-- Available data --
....

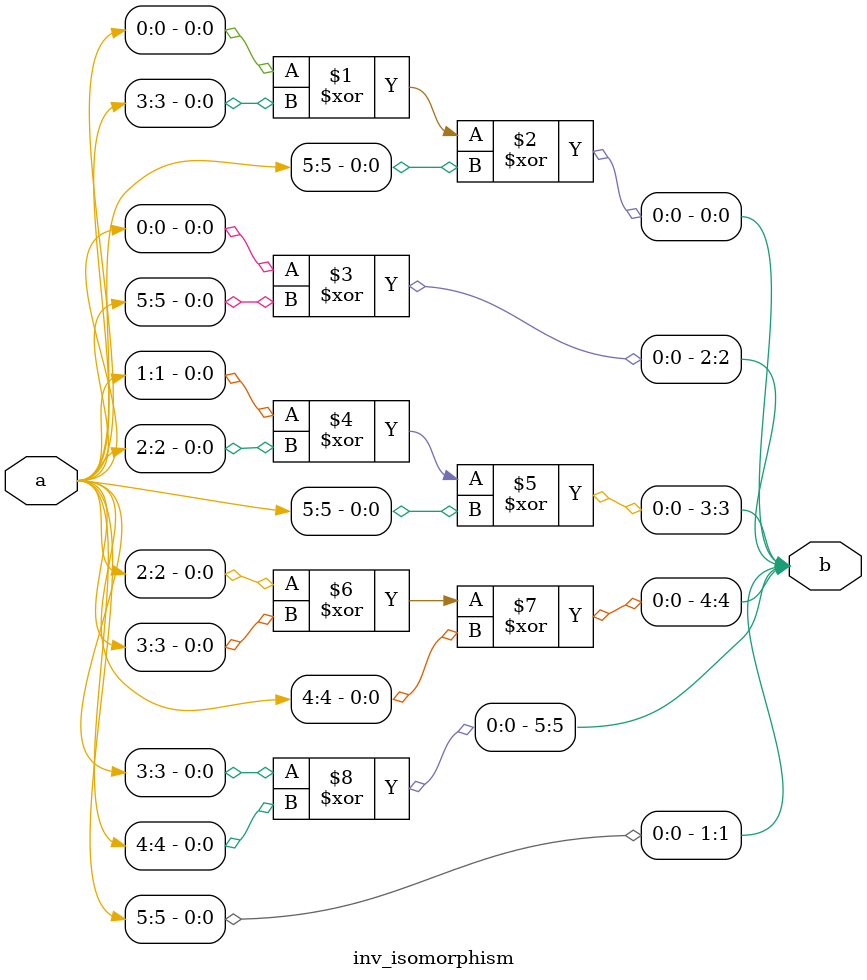
<source format=v>
`timescale 1ns/100ps
module SMS23_5_nn_6_2(x,y);
	 input [5:0] x;
	 output [5:0] y;
	 wire [5:0] w;
	 wire [5:0] p;
	 isomorphism C2 (x,w);
	 power_5 C3 (w,p);
	 inv_isomorphism C4 (p,y);
endmodule

module square_base(a,b);
	 input [1:0] a;
	 output [1:0] b;
	 assign b[0]=a[1];
	 assign b[1]=a[0];
endmodule

module add_base(a,b,c);
	 input [1:0] a;
	 input [1:0] b;
	 output [1:0] c;
	 assign c[0]=a[0]^b[0];
	 assign c[1]=a[1]^b[1];
endmodule

module constant_multiplication_base_0(a,b);
	 input [1:0] a;
	 output [1:0] b;
	 assign b[0]=0;
	 assign b[1]=0;
endmodule

module constant_multiplication_base_1(a,b);
	 input [1:0] a;
	 output [1:0] b;
	 assign b[0]=a[0];
	 assign b[1]=a[1];
endmodule

module constant_multiplication_base_2(a,b);
	 input [1:0] a;
	 output [1:0] b;
	 assign b[0]=a[1];
	 assign b[1]=a[0]^a[1];
endmodule

module constant_multiplication_base_3(a,b);
	 input [1:0] a;
	 output [1:0] b;
	 assign b[0]=a[0]^a[1];
	 assign b[1]=a[0];
endmodule

module multiplication_base(a,b,c);
	 input [1:0] a;
	 input [1:0] b;
	 output [1:0] c;
	 wire t;
	 assign t=(a[0]&b[1])^(a[1]&b[0]);
	 assign c[0]=(a[1]&b[1])^t;
	 assign c[1]=(a[0]&b[0])^t;
endmodule
module power_5(a,b);
	 input [5:0] a;
	 output [5:0] b;
	 wire [1:0] x_0;
	 wire [1:0] x_1;
	 wire [1:0] x_2;
	 wire [1:0] y_0;
	 wire [1:0] y_1;
	 wire [1:0] y_2;
	 wire [1:0] y_3;
	 wire [1:0] y_4;
	 wire [1:0] y_5;
	 wire [1:0] z_00;
	 wire [1:0] z_01;
	 wire [1:0] z_02;
	 wire [1:0] z_03;
	 wire [1:0] z_04;
	 wire [1:0] z_10;
	 wire [1:0] z_11;
	 wire [1:0] z_12;
	 wire [1:0] z_13;
	 wire [1:0] z_14;
	 wire [1:0] z_20;
	 wire [1:0] z_21;
	 wire [1:0] z_22;
	 wire [1:0] z_23;
	 wire [1:0] z_24;
	 wire [1:0] w_00;
	 wire [1:0] w_01;
	 wire [1:0] w_02;
	 wire [1:0] w_03;
	 wire [1:0] w_04;
	 wire [1:0] w_05;
	 wire [1:0] w_10;
	 wire [1:0] w_11;
	 wire [1:0] w_12;
	 wire [1:0] w_13;
	 wire [1:0] w_14;
	 wire [1:0] w_15;
	 wire [1:0] w_20;
	 wire [1:0] w_21;
	 wire [1:0] w_22;
	 wire [1:0] w_23;
	 wire [1:0] w_24;
	 wire [1:0] w_25;
	 assign x_0[0]=a[0];
	 assign x_0[1]=a[1];
	 assign x_1[0]=a[2];
	 assign x_1[1]=a[3];
	 assign x_2[0]=a[4];
	 assign x_2[1]=a[5];
	 square_base A1 (x_0,y_0);
	 square_base A2 (x_1,y_1);
	 square_base A3 (x_2,y_2);
	 multiplication_base A4 (x_0,x_1,y_3);
	 multiplication_base A5 (x_0,x_2,y_4);
	 multiplication_base A6 (x_1,x_2,y_5);
	 constant_multiplication_base_3 MC00 (y_0,w_00);
	 constant_multiplication_base_0 MC01 (y_1,w_01);
	 constant_multiplication_base_1 MC02 (y_2,w_02);
	 constant_multiplication_base_2 MC03 (y_3,w_03);
	 constant_multiplication_base_1 MC04 (y_4,w_04);
	 constant_multiplication_base_2 MC05 (y_5,w_05);
	 constant_multiplication_base_1 MC10 (y_0,w_10);
	 constant_multiplication_base_3 MC11 (y_1,w_11);
	 constant_multiplication_base_0 MC12 (y_2,w_12);
	 constant_multiplication_base_1 MC13 (y_3,w_13);
	 constant_multiplication_base_2 MC14 (y_4,w_14);
	 constant_multiplication_base_2 MC15 (y_5,w_15);
	 constant_multiplication_base_0 MC20 (y_0,w_20);
	 constant_multiplication_base_1 MC21 (y_1,w_21);
	 constant_multiplication_base_3 MC22 (y_2,w_22);
	 constant_multiplication_base_2 MC23 (y_3,w_23);
	 constant_multiplication_base_2 MC24 (y_4,w_24);
	 constant_multiplication_base_1 MC25 (y_5,w_25);
	 add_base B00 (w_00,w_01,z_00);
	 add_base B01 (w_02,w_03,z_01);
	 add_base B02 (w_04,w_05,z_02);
	 add_base B03 (z_00,z_01,z_03);
	 add_base B04 (z_03,z_02,z_04);
	 add_base B10 (w_10,w_11,z_10);
	 add_base B11 (w_12,w_13,z_11);
	 add_base B12 (w_14,w_15,z_12);
	 add_base B13 (z_10,z_11,z_13);
	 add_base B14 (z_13,z_12,z_14);
	 add_base B20 (w_20,w_21,z_20);
	 add_base B21 (w_22,w_23,z_21);
	 add_base B22 (w_24,w_25,z_22);
	 add_base B23 (z_20,z_21,z_23);
	 add_base B24 (z_23,z_22,z_24);
	 assign b[0]=z_04[0];
	 assign b[1]=z_04[1];
	 assign b[2]=z_14[0];
	 assign b[3]=z_14[1];
	 assign b[4]=z_24[0];
	 assign b[5]=z_24[1];
endmodule

module isomorphism(a,b);
	 input [5:0] a;
	 output [5:0] b;
	 assign b[0]=a[1]^a[3]^a[5];
	 assign b[1]=a[1];
	 assign b[2]=a[0]^a[4];
	 assign b[3]=a[0]^a[1]^a[2]^a[3]^a[4]^a[5];
	 assign b[4]=a[0]^a[2]^a[3];
	 assign b[5]=a[0]^a[2]^a[4]^a[5];
endmodule

module inv_isomorphism(a,b);
	 input [5:0] a;
	 output [5:0] b;
	 assign b[0]=a[0]^a[3]^a[5];
	 assign b[1]=a[5];
	 assign b[2]=a[0]^a[5];
	 assign b[3]=a[1]^a[2]^a[5];
	 assign b[4]=a[2]^a[3]^a[4];
	 assign b[5]=a[3]^a[4];
endmodule


</source>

....

-- What the exercise asks --
Beginning with the line containing "wire [1:0] w_02;" and ending with the line containing "assign x_0[0]=a[0];", extract those lines exactly from the listing above, and only those.

-- Exercise result --
	 wire [1:0] w_02;
	 wire [1:0] w_03;
	 wire [1:0] w_04;
	 wire [1:0] w_05;
	 wire [1:0] w_10;
	 wire [1:0] w_11;
	 wire [1:0] w_12;
	 wire [1:0] w_13;
	 wire [1:0] w_14;
	 wire [1:0] w_15;
	 wire [1:0] w_20;
	 wire [1:0] w_21;
	 wire [1:0] w_22;
	 wire [1:0] w_23;
	 wire [1:0] w_24;
	 wire [1:0] w_25;
	 assign x_0[0]=a[0];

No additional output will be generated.